También de su reivindicación del lugar que le corresponde al tercer mundo y lo que actualmente se denomina "el sur global" en el orden internacional. De hecho, fue uno de los promotores del Movimiento de Países no Alineados el que presidió en dos ocasiones (1979-1983 y 2006-2009). Probablemente, uno de los mayores problemas que éste enfrenta, es la sobreexplotación de sus recursos por parte de las potencias capitalistas del mundo -en el caso de América desde la conquista española en el siglo XV- lo que lo ha llevado a sufrir con más rigor los efectos de la devastación del medio ambiente. Cuestión que Fidel denunció en la Cumbre de la Tierra en Río de Janeiro en 1992. Y al mismo tiempo, ser un objetivo privilegiado de las transnacionales y el imperialismo por su riqueza de agua dulce, recursos naturales y un mercado de mas de seiscientos millones de seres humanos.
Fidel Castro, durante la borrachera neoliberal de la globalización de los años noventa, sostuvo en reiteradas ocasiones que se rebelaba ante la idea de que ésta fuera el mejor de los mundos posibles; el límite del progreso de la humanidad, lo que sólo habría hecho posible la morigeración de sus "externalidades" o efectos secundarios más injustos o excluyentes por medio de pequeños ajustes y reformas parciales.

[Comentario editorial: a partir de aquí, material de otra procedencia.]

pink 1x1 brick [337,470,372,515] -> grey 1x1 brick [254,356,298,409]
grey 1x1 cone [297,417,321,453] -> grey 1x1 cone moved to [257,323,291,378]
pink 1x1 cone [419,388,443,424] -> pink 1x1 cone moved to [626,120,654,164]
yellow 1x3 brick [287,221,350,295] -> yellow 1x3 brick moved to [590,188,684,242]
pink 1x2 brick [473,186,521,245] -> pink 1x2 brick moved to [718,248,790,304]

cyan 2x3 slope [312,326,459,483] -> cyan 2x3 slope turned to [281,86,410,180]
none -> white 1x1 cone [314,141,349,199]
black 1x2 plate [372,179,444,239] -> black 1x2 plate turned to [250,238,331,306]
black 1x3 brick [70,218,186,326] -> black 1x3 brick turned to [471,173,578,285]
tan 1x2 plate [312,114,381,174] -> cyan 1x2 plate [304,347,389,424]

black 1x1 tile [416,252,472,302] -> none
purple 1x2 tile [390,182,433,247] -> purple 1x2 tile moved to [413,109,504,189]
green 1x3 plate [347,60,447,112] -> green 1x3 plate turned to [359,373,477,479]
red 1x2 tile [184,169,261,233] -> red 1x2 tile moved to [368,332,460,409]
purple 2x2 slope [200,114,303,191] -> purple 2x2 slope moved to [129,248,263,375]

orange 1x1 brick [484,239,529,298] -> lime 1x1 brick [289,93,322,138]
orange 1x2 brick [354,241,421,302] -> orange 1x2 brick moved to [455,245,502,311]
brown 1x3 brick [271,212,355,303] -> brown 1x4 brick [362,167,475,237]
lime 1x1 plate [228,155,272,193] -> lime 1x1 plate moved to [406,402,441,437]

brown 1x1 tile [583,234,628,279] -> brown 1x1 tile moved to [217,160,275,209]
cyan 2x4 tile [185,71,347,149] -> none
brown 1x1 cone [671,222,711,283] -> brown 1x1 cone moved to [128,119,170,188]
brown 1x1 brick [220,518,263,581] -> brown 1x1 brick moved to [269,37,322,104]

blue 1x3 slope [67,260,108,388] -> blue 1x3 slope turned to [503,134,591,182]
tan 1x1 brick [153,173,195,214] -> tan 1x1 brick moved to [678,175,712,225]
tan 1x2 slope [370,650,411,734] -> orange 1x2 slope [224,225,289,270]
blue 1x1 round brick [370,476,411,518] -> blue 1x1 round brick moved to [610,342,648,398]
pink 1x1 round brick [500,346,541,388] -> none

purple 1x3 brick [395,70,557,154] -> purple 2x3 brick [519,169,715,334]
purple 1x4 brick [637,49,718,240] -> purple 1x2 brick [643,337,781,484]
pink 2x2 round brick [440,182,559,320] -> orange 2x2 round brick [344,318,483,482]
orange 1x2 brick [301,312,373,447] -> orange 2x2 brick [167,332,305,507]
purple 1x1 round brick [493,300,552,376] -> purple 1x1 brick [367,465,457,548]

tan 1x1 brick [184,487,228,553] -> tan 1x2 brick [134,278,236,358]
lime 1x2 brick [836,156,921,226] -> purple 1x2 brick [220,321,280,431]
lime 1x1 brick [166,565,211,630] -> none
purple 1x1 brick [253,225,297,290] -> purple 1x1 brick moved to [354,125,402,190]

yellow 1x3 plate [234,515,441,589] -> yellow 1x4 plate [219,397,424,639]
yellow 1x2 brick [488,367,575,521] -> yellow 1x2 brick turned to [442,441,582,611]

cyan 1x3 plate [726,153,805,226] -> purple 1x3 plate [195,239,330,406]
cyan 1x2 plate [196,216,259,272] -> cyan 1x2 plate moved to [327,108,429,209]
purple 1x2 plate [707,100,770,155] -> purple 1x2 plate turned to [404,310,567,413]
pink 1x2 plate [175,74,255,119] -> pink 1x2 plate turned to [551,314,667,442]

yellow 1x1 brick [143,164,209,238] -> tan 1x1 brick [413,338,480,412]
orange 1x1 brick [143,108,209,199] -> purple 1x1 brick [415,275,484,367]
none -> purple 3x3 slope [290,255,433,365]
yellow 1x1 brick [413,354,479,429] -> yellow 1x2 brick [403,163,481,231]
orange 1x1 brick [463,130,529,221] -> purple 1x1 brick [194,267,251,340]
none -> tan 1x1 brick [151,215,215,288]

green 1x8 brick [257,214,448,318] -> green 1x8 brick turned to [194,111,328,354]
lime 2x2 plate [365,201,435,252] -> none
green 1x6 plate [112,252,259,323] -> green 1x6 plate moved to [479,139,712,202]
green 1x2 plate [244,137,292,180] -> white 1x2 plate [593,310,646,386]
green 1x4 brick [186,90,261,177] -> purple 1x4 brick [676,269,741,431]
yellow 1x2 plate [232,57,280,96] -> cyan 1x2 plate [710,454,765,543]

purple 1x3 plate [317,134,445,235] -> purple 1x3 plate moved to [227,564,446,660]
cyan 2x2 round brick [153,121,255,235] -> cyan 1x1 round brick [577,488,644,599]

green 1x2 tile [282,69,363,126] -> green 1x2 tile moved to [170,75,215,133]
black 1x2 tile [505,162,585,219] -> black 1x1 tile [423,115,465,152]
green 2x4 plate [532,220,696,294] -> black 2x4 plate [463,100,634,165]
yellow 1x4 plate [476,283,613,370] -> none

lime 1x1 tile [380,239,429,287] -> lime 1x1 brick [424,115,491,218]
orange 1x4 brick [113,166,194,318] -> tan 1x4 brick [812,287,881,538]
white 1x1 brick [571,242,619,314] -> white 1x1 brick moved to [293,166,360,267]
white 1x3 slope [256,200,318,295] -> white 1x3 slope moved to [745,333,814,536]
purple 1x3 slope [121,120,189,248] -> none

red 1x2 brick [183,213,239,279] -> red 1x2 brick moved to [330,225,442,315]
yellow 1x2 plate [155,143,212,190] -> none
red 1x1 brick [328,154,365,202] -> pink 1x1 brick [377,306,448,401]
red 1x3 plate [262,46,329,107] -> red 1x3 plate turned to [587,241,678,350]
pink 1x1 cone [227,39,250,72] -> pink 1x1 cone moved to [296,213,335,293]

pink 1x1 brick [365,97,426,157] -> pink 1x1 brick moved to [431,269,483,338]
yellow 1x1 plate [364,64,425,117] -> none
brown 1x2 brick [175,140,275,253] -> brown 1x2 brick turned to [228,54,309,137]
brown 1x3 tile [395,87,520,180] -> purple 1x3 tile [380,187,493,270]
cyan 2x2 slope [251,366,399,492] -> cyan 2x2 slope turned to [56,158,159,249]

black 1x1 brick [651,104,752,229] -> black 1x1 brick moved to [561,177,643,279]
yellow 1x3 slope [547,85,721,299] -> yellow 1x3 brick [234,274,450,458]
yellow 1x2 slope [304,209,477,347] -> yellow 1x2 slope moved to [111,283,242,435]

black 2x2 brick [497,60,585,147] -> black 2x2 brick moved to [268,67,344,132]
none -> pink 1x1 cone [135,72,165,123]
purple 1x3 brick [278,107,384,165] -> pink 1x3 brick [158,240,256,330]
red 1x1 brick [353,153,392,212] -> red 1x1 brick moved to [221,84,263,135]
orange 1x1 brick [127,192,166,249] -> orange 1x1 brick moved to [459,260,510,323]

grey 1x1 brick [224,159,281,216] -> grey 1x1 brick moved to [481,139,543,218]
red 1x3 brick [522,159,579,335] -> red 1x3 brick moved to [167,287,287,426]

La experimentación, la búsqueda de alternativas, de propuestas y acciones para enfrentarlo y cambiarlo fue parte de su práctica permanente hasta su muerte.
Las posiciones y discurso que anatemizan el pensamiento y la práctica del Comandante Fidel Castro, ocultan tras una presunta superioridad teórica o una benevolente sonrisa ante su presunta candidez o anacrónico maximalismo, su bancarrota ante el surgimiento de un fascismo de nuevo tipo que amenaza a la humanidad y que vuelve a poner al día la necesidad del cambio histórico y de un pensamiento que lo elabore y le de perspectivas de realización efectiva, que está precisamente en el corazón de su pensamiento y práctica política. No pueden oponer a esta ofensiva reaccionaria que ya ni siquiera disimula su desprecio por la razón, sino gestos grotescos por su indignidad y falta de coraje.